**Problem:** Could you update the lines from the one with "Accueil du Forum" up to and including the one with "Sommaire Général" by changing "Inscription" to "Enregistrement" and leaving everything else as it is?

[Extracted page text data]
Content starts

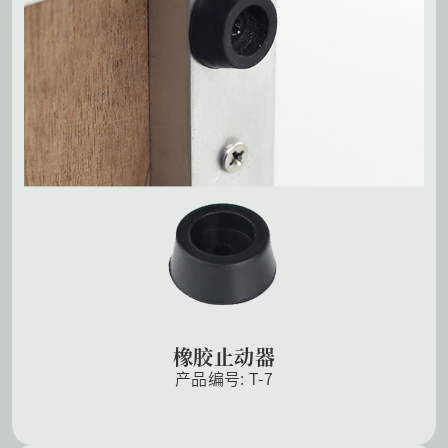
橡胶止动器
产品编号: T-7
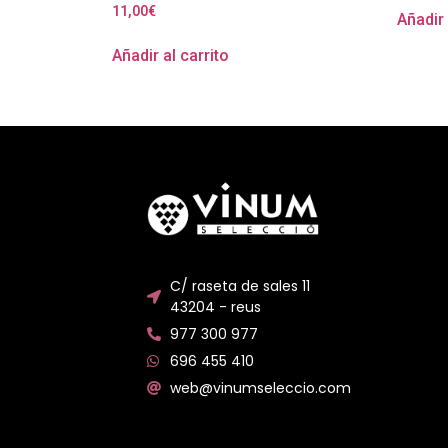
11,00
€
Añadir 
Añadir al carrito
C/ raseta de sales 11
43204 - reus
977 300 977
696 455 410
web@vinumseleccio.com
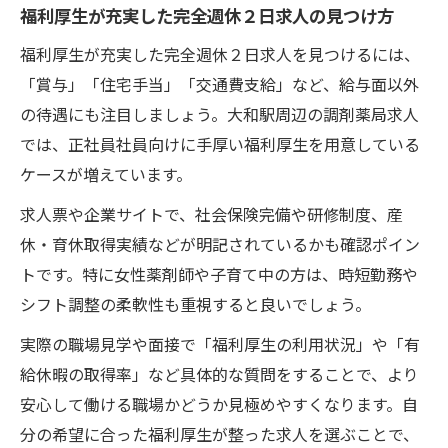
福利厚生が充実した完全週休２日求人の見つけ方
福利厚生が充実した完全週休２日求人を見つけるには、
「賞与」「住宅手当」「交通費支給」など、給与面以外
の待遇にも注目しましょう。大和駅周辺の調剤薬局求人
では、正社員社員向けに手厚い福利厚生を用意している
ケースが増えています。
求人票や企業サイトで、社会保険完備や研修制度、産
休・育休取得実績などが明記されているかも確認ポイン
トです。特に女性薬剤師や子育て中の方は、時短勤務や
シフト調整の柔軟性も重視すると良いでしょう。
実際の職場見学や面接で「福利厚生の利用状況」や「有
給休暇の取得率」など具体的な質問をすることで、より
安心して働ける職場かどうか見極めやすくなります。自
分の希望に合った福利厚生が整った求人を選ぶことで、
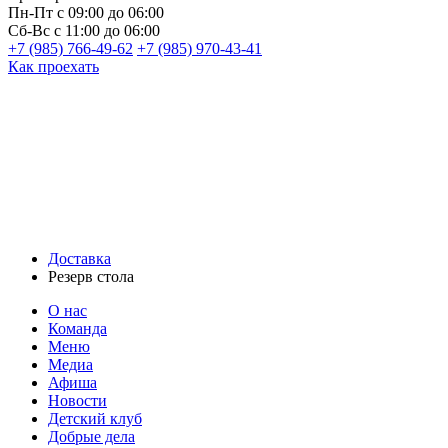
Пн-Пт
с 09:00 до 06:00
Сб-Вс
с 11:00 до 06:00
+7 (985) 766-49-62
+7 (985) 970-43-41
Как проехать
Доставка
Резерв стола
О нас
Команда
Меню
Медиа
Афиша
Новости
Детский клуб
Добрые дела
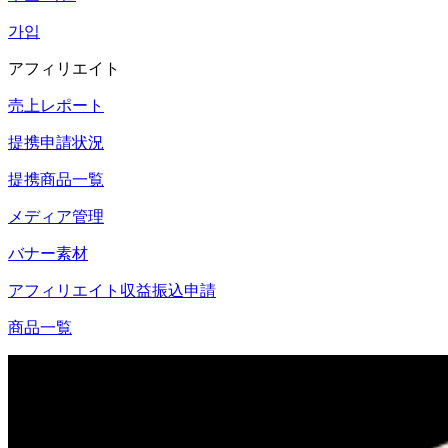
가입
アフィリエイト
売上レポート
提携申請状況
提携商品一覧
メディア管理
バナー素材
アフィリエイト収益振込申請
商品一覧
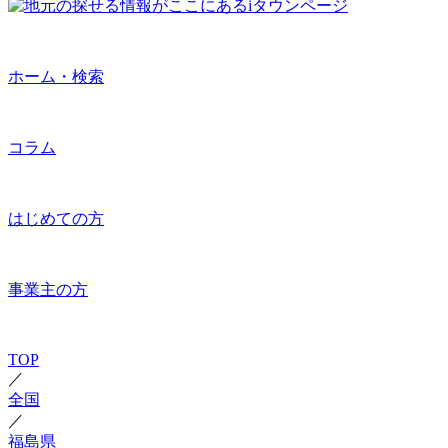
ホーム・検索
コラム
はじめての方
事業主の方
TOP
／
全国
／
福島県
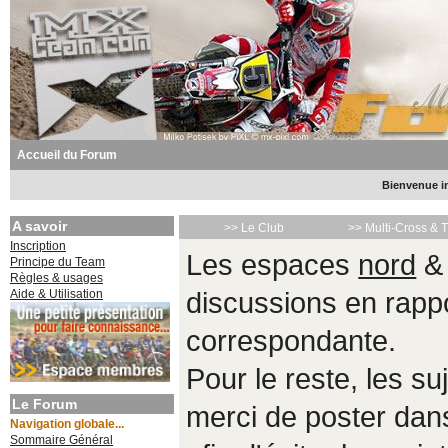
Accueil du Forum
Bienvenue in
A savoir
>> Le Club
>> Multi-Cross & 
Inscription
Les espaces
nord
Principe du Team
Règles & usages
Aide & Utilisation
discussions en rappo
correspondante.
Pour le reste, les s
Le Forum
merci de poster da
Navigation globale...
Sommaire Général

Content ends
Content starts

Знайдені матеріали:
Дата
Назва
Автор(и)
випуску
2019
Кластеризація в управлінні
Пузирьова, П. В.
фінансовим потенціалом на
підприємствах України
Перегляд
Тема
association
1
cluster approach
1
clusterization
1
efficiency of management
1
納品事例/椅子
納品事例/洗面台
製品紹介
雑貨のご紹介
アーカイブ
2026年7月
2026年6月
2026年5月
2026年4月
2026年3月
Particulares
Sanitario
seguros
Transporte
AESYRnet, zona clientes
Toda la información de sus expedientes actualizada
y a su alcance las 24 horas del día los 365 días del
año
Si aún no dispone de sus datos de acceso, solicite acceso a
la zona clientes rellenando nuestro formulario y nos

Content ends

**Exercise result:**
Accueil du Forum
Bienvenue in
A savoir
>> Le Club
>> Multi-Cross & 
Enregistrement
Les espaces
nord
Principe du Team
Règles & usages
Aide & Utilisation
discussions en rappo
correspondante.
Pour le reste, les s
Le Forum
merci de poster da
Navigation globale...
Sommaire Général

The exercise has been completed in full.